Pagamento rápido e falta de licitação
Vereador de Paraty fez denúncia ao MPRJ em 2025Crédito: Divulgação/MPRJ
Na época em que o vereador preparava a documentação para ser protocolada ao Ministério Público, ele afirmou que dois aspectos levantaram suspeita sobre o contrato firmado: o primeiro, foi pelo pagamento em menos de dez dias, feito por meio de Atas de Registro de Preços, e em segundo, a falta de licitação. Na ocasião, a prefeitura de Paraty respondeu ao Correio Sul Fluminense que foi necessário aderir à ata por suspensão do contrato anterior de eventos, firmado, justamente, na gestão do ex-prefeito Luciano Vidal.
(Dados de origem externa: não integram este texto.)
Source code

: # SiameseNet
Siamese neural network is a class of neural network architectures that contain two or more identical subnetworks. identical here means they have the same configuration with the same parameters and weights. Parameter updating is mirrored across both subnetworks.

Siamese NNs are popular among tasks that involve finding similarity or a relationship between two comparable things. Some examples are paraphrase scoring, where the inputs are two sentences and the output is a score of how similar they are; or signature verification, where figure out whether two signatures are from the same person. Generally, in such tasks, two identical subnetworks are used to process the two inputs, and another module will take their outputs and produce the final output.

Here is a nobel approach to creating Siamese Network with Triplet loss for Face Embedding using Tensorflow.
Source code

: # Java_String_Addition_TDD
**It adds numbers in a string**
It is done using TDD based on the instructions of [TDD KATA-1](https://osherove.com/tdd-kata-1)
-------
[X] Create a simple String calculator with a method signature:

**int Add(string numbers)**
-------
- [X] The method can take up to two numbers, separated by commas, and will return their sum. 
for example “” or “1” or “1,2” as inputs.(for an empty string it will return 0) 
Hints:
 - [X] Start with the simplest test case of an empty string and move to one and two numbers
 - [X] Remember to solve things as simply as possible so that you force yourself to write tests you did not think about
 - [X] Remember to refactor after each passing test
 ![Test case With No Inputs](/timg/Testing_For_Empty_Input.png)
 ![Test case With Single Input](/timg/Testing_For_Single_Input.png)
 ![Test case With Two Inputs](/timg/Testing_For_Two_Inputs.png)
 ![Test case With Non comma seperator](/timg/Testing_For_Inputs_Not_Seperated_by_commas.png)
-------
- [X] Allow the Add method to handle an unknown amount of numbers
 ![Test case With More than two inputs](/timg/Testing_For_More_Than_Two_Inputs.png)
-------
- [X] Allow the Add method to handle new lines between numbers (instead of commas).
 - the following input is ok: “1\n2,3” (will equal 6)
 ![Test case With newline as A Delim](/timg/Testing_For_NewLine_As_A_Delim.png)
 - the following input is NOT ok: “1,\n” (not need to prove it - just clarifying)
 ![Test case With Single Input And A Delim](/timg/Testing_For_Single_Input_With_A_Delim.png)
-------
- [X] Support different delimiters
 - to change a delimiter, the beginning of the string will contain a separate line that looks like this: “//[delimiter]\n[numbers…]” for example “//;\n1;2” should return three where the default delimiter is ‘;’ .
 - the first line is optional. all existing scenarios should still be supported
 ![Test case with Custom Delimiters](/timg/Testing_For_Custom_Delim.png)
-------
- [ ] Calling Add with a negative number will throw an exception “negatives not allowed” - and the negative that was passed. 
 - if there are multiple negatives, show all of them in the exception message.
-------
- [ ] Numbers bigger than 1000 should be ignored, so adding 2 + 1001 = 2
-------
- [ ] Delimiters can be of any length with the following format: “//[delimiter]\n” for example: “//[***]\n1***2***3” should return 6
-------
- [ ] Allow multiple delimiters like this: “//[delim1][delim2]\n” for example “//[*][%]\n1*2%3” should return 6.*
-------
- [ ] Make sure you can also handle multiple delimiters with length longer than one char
Medida necessária, diz prefeitura
Segundo a nota, a suspensão do contrato foi necessária por causa de uma investigação da Polícia Federal que apurou um possível desvio de R$40 milhões em contratos firmados na antiga gestão. Como necessidade imediata para não suspender os eventos programados, foi feita a contratação da empresa por meio da Ata de Registro de Preços, que seria um procedimento legal.
Buraco a céu aberto
O vereador de Volta Redonda, Gemilson Sukinho, publicou que foi acionado por moradores do bairro Aero Clube para tratar sobre um buraco aberto na Rua 1050 após um veículo atingir o canteiro da via. As preocupações giraram em torno de pedestres que passavam pelo local, que poderiam se acidentar.
Resolvido
"Entramos em contato com a Secretaria Municipal de Obras (SMO) para buscar uma solução rápida. Apesar da situação envolver o SAAE (Serviço Autônomo de Água e Esgoto), a equipe da SMO prontamente realizou o reparo no local, garantindo mais segurança para os moradores e motoristas", disse.
Agradecimentos
Sukinho ainda disse que a SMO informou a ele que será instala uma tampa para fechar o buraco mais profundo existente na área. "Agradeço à Secretaria Municipal de Obras pela agilidade e atenção a essa demanda da população. Seguimos trabalhando e acompanhando de perto as necessidades da cidade".
Reformas
O também vereador de Volta Redonda, Cacau da Padaria, conferiu na última semana o andamento da reforma da quadra do bairro Vale Verde. A unidade de lazer fica localizada a Rua Edmar Carmo de Oliveira com a Rua 19 de Junho. "Em breve, a comunidade vai ganhar um espaço totalmente reformado para lazer e esporte", disse Cacau.
Desaprovado
Aliás, o vereador Luciano Mineirinho perguntou aos moradores sobre a nova rotatória implementada na Avenida Beira Rio, em Volta Redonda, na entrada do bairro Belmonte. Na opinião do vereador, ficou melhor do que estava antes. Já para os moradores, o tom foi de desaprovação: "vai ter acidente ali. Ficou horrível".
Cautela
Outro morador afirmou que quem sai do sentido Belmonte para Beira Rio vai precisar avançar com cautela. "Essa necessidade de reduzir, parar e conferir o fluxo antes de entrar pode acabar gerando retenções e congestionamentos. O trânsito raramente apresenta intervalos para conversão", pontuou.